[Design files in text formats]
============

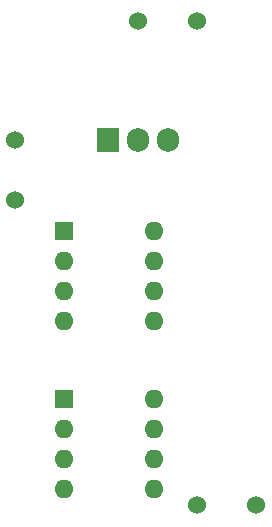
<source format=gbr>
%TF.GenerationSoftware,KiCad,Pcbnew,8.0.9*%
%TF.CreationDate,2025-03-06T03:58:24+03:00*%
%TF.ProjectId,dmx_led_controller,646d785f-6c65-4645-9f63-6f6e74726f6c,rev?*%
%TF.SameCoordinates,Original*%
%TF.FileFunction,Soldermask,Bot*%
%TF.FilePolarity,Negative*%
%FSLAX46Y46*%
G04 Gerber Fmt 4.6, Leading zero omitted, Abs format (unit mm)*
G04 Created by KiCad (PCBNEW 8.0.9) date 2025-03-06 03:58:24*
%MOMM*%
%LPD*%
G01*
G04 APERTURE LIST*
%ADD10R,1.905000X2.000000*%
%ADD11O,1.905000X2.000000*%
%ADD12R,1.600000X1.600000*%
%ADD13O,1.600000X1.600000*%
%ADD14C,1.524000*%
G04 APERTURE END LIST*
D10*
%TO.C,Q1*%
X147460000Y-92231250D03*
D11*
X150000000Y-92231250D03*
X152540000Y-92231250D03*
%TD*%
D12*
%TO.C,U1*%
X143700000Y-99931250D03*
D13*
X143700000Y-102471250D03*
X143700000Y-105011250D03*
X143700000Y-107551250D03*
X151320000Y-107551250D03*
X151320000Y-105011250D03*
X151320000Y-102471250D03*
X151320000Y-99931250D03*
%TD*%
D12*
%TO.C,U4*%
X143700000Y-114111250D03*
D13*
X143700000Y-116651250D03*
X143700000Y-119191250D03*
X143700000Y-121731250D03*
X151320000Y-121731250D03*
X151320000Y-119191250D03*
X151320000Y-116651250D03*
X151320000Y-114111250D03*
%TD*%
D14*
%TO.C,LED_LINE1*%
X150000000Y-82131250D03*
X155000000Y-82131250D03*
%TD*%
%TO.C,VCC2*%
X155000000Y-123131250D03*
X160000000Y-123131250D03*
%TD*%
%TO.C,VCC1*%
X139600000Y-92231250D03*
X139600000Y-97231250D03*
%TD*%
M02*

</source>
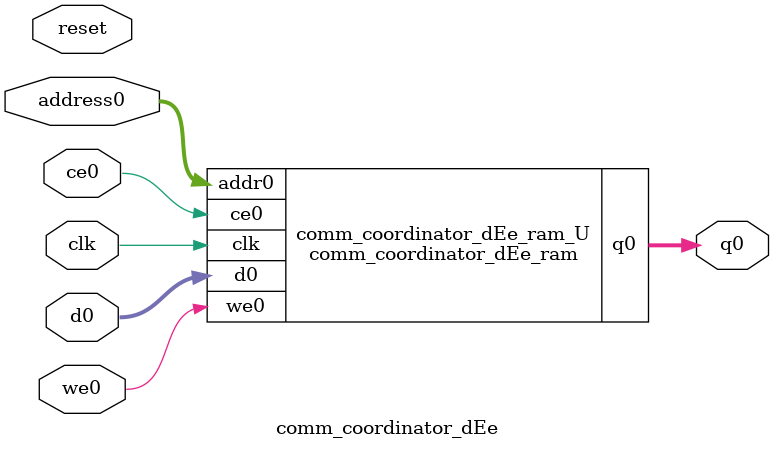
<source format=v>

`timescale 1 ns / 1 ps
module comm_coordinator_dEe_ram (addr0, ce0, d0, we0, q0,  clk);

parameter DWIDTH = 64;
parameter AWIDTH = 4;
parameter MEM_SIZE = 16;

input[AWIDTH-1:0] addr0;
input ce0;
input[DWIDTH-1:0] d0;
input we0;
output reg[DWIDTH-1:0] q0;
input clk;

(* ram_style = "block" *)reg [DWIDTH-1:0] ram[0:MEM_SIZE-1];




always @(posedge clk)  
begin 
    if (ce0) 
    begin
        if (we0) 
        begin 
            ram[addr0] <= d0; 
            q0 <= d0;
        end 
        else 
            q0 <= ram[addr0];
    end
end


endmodule


`timescale 1 ns / 1 ps
module comm_coordinator_dEe(
    reset,
    clk,
    address0,
    ce0,
    we0,
    d0,
    q0);

parameter DataWidth = 32'd64;
parameter AddressRange = 32'd16;
parameter AddressWidth = 32'd4;
input reset;
input clk;
input[AddressWidth - 1:0] address0;
input ce0;
input we0;
input[DataWidth - 1:0] d0;
output[DataWidth - 1:0] q0;



comm_coordinator_dEe_ram comm_coordinator_dEe_ram_U(
    .clk( clk ),
    .addr0( address0 ),
    .ce0( ce0 ),
    .d0( d0 ),
    .we0( we0 ),
    .q0( q0 ));

endmodule


</source>
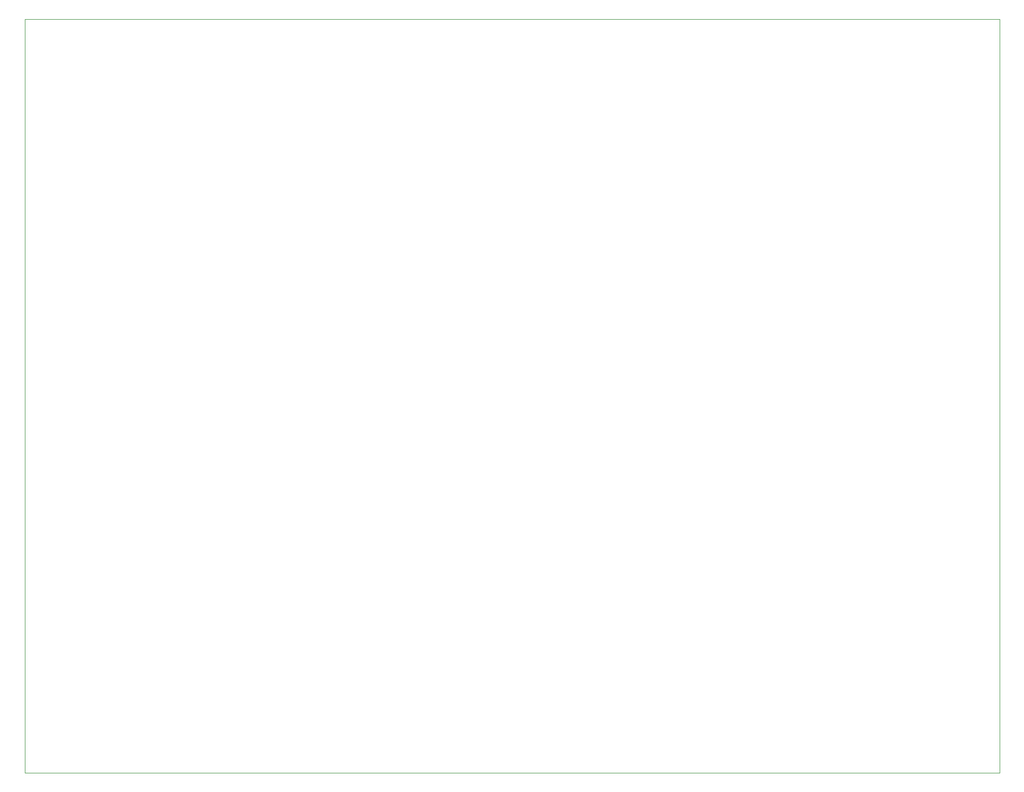
<source format=gbr>
%TF.GenerationSoftware,KiCad,Pcbnew,(6.0.10)*%
%TF.CreationDate,2023-01-04T09:35:26+03:00*%
%TF.ProjectId,ee463_project,65653436-335f-4707-926f-6a6563742e6b,rev?*%
%TF.SameCoordinates,Original*%
%TF.FileFunction,Profile,NP*%
%FSLAX46Y46*%
G04 Gerber Fmt 4.6, Leading zero omitted, Abs format (unit mm)*
G04 Created by KiCad (PCBNEW (6.0.10)) date 2023-01-04 09:35:26*
%MOMM*%
%LPD*%
G01*
G04 APERTURE LIST*
%TA.AperFunction,Profile*%
%ADD10C,0.100000*%
%TD*%
G04 APERTURE END LIST*
D10*
X48260000Y-142240000D02*
X207518000Y-142240000D01*
X48260000Y-139060000D02*
X48260000Y-142240000D01*
X207518000Y-142240000D02*
X207518000Y-19060000D01*
X48260000Y-19060000D02*
X48260000Y-139060000D01*
X207518000Y-19060000D02*
X48260000Y-19060000D01*
M02*

</source>
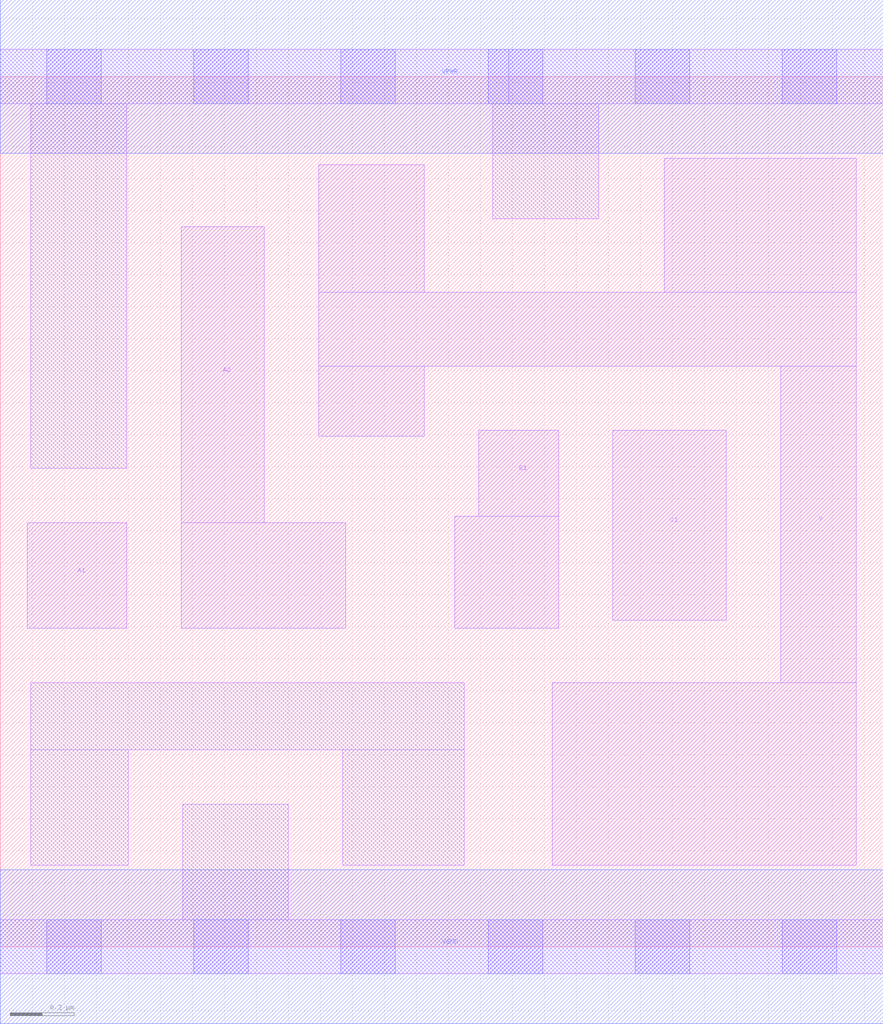
<source format=lef>
# Copyright 2020 The SkyWater PDK Authors
#
# Licensed under the Apache License, Version 2.0 (the "License");
# you may not use this file except in compliance with the License.
# You may obtain a copy of the License at
#
#     https://www.apache.org/licenses/LICENSE-2.0
#
# Unless required by applicable law or agreed to in writing, software
# distributed under the License is distributed on an "AS IS" BASIS,
# WITHOUT WARRANTIES OR CONDITIONS OF ANY KIND, either express or implied.
# See the License for the specific language governing permissions and
# limitations under the License.
#
# SPDX-License-Identifier: Apache-2.0

VERSION 5.7 ;
BUSBITCHARS "[]" ;
DIVIDERCHAR "/" ;
PROPERTYDEFINITIONS
  MACRO maskLayoutSubType STRING ;
  MACRO prCellType STRING ;
  MACRO originalViewName STRING ;
END PROPERTYDEFINITIONS
MACRO sky130_fd_sc_hdll__o211ai_1
  ORIGIN  0.000000  0.000000 ;
  CLASS CORE ;
  SYMMETRY X Y R90 ;
  SIZE  2.760000 BY  2.720000 ;
  SITE unithd ;
  PIN A1
    ANTENNAGATEAREA  0.277500 ;
    DIRECTION INPUT ;
    USE SIGNAL ;
    PORT
      LAYER li1 ;
        RECT 0.085000 0.995000 0.395000 1.325000 ;
    END
  END A1
  PIN A2
    ANTENNAGATEAREA  0.277500 ;
    DIRECTION INPUT ;
    USE SIGNAL ;
    PORT
      LAYER li1 ;
        RECT 0.565000 0.995000 1.080000 1.325000 ;
        RECT 0.565000 1.325000 0.825000 2.250000 ;
    END
  END A2
  PIN B1
    ANTENNAGATEAREA  0.277500 ;
    DIRECTION INPUT ;
    USE SIGNAL ;
    PORT
      LAYER li1 ;
        RECT 1.420000 0.995000 1.745000 1.345000 ;
        RECT 1.495000 1.345000 1.745000 1.615000 ;
    END
  END B1
  PIN C1
    ANTENNAGATEAREA  0.277500 ;
    DIRECTION INPUT ;
    USE SIGNAL ;
    PORT
      LAYER li1 ;
        RECT 1.915000 1.020000 2.270000 1.615000 ;
    END
  END C1
  PIN VGND
    DIRECTION INOUT ;
    USE SIGNAL ;
    PORT
      LAYER met1 ;
        RECT 0.000000 -0.240000 2.760000 0.240000 ;
    END
  END VGND
  PIN VPWR
    DIRECTION INOUT ;
    USE SIGNAL ;
    PORT
      LAYER met1 ;
        RECT 0.000000 2.480000 2.760000 2.960000 ;
    END
  END VPWR
  PIN Y
    ANTENNADIFFAREA  1.297000 ;
    DIRECTION OUTPUT ;
    USE SIGNAL ;
    PORT
      LAYER li1 ;
        RECT 0.995000 1.595000 1.325000 1.815000 ;
        RECT 0.995000 1.815000 2.675000 2.045000 ;
        RECT 0.995000 2.045000 1.325000 2.445000 ;
        RECT 1.725000 0.255000 2.675000 0.825000 ;
        RECT 2.075000 2.045000 2.675000 2.465000 ;
        RECT 2.440000 0.825000 2.675000 1.815000 ;
    END
  END Y
  OBS
    LAYER li1 ;
      RECT 0.000000 -0.085000 2.760000 0.085000 ;
      RECT 0.000000  2.635000 2.760000 2.805000 ;
      RECT 0.095000  0.255000 0.400000 0.615000 ;
      RECT 0.095000  0.615000 1.450000 0.825000 ;
      RECT 0.095000  1.495000 0.395000 2.635000 ;
      RECT 0.570000  0.085000 0.900000 0.445000 ;
      RECT 1.070000  0.255000 1.450000 0.615000 ;
      RECT 1.540000  2.275000 1.870000 2.635000 ;
    LAYER mcon ;
      RECT 0.145000 -0.085000 0.315000 0.085000 ;
      RECT 0.145000  2.635000 0.315000 2.805000 ;
      RECT 0.605000 -0.085000 0.775000 0.085000 ;
      RECT 0.605000  2.635000 0.775000 2.805000 ;
      RECT 1.065000 -0.085000 1.235000 0.085000 ;
      RECT 1.065000  2.635000 1.235000 2.805000 ;
      RECT 1.525000 -0.085000 1.695000 0.085000 ;
      RECT 1.525000  2.635000 1.590000 2.805000 ;
      RECT 1.525000  2.635000 1.695000 2.805000 ;
      RECT 1.985000 -0.085000 2.155000 0.085000 ;
      RECT 1.985000  2.635000 2.155000 2.805000 ;
      RECT 2.445000 -0.085000 2.615000 0.085000 ;
      RECT 2.445000  2.635000 2.615000 2.805000 ;
  END
  PROPERTY maskLayoutSubType "abstract" ;
  PROPERTY prCellType "standard" ;
  PROPERTY originalViewName "layout" ;
END sky130_fd_sc_hdll__o211ai_1

</source>
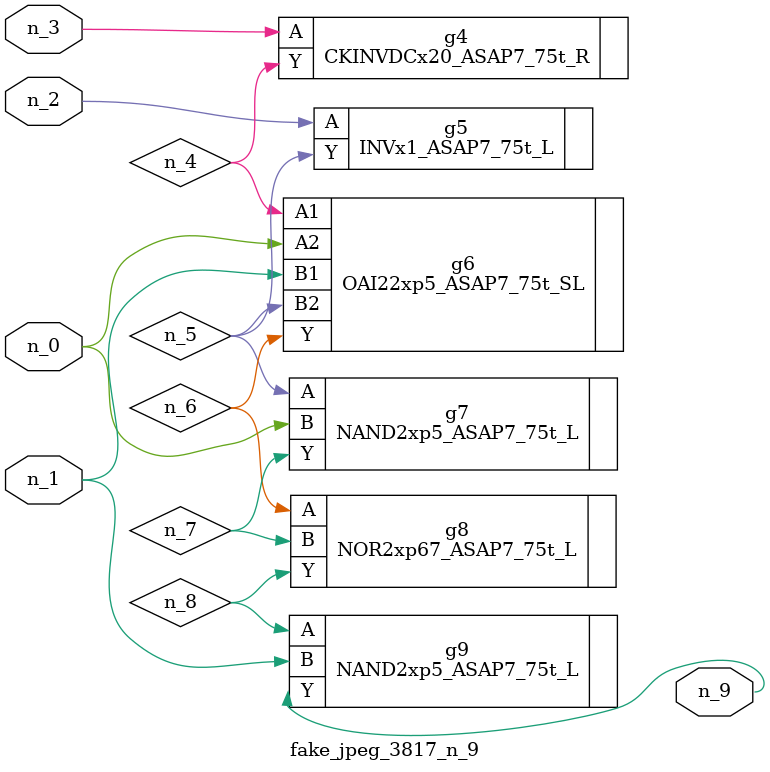
<source format=v>
module fake_jpeg_3817_n_9 (n_0, n_3, n_2, n_1, n_9);

input n_0;
input n_3;
input n_2;
input n_1;

output n_9;

wire n_4;
wire n_8;
wire n_6;
wire n_5;
wire n_7;

CKINVDCx20_ASAP7_75t_R g4 ( 
.A(n_3),
.Y(n_4)
);

INVx1_ASAP7_75t_L g5 ( 
.A(n_2),
.Y(n_5)
);

OAI22xp5_ASAP7_75t_SL g6 ( 
.A1(n_4),
.A2(n_0),
.B1(n_1),
.B2(n_5),
.Y(n_6)
);

NOR2xp67_ASAP7_75t_L g8 ( 
.A(n_6),
.B(n_7),
.Y(n_8)
);

NAND2xp5_ASAP7_75t_L g7 ( 
.A(n_5),
.B(n_0),
.Y(n_7)
);

NAND2xp5_ASAP7_75t_L g9 ( 
.A(n_8),
.B(n_1),
.Y(n_9)
);


endmodule
</source>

============

**Activity:**
What is needed is each line of the entries that contains the word "parameter".

**Solution to this problem:**
parameter DWIDTH = 64;
parameter AWIDTH = 4;
parameter MEM_SIZE = 16;
parameter DataWidth = 32'd64;
parameter AddressRange = 32'd16;
parameter AddressWidth = 32'd4;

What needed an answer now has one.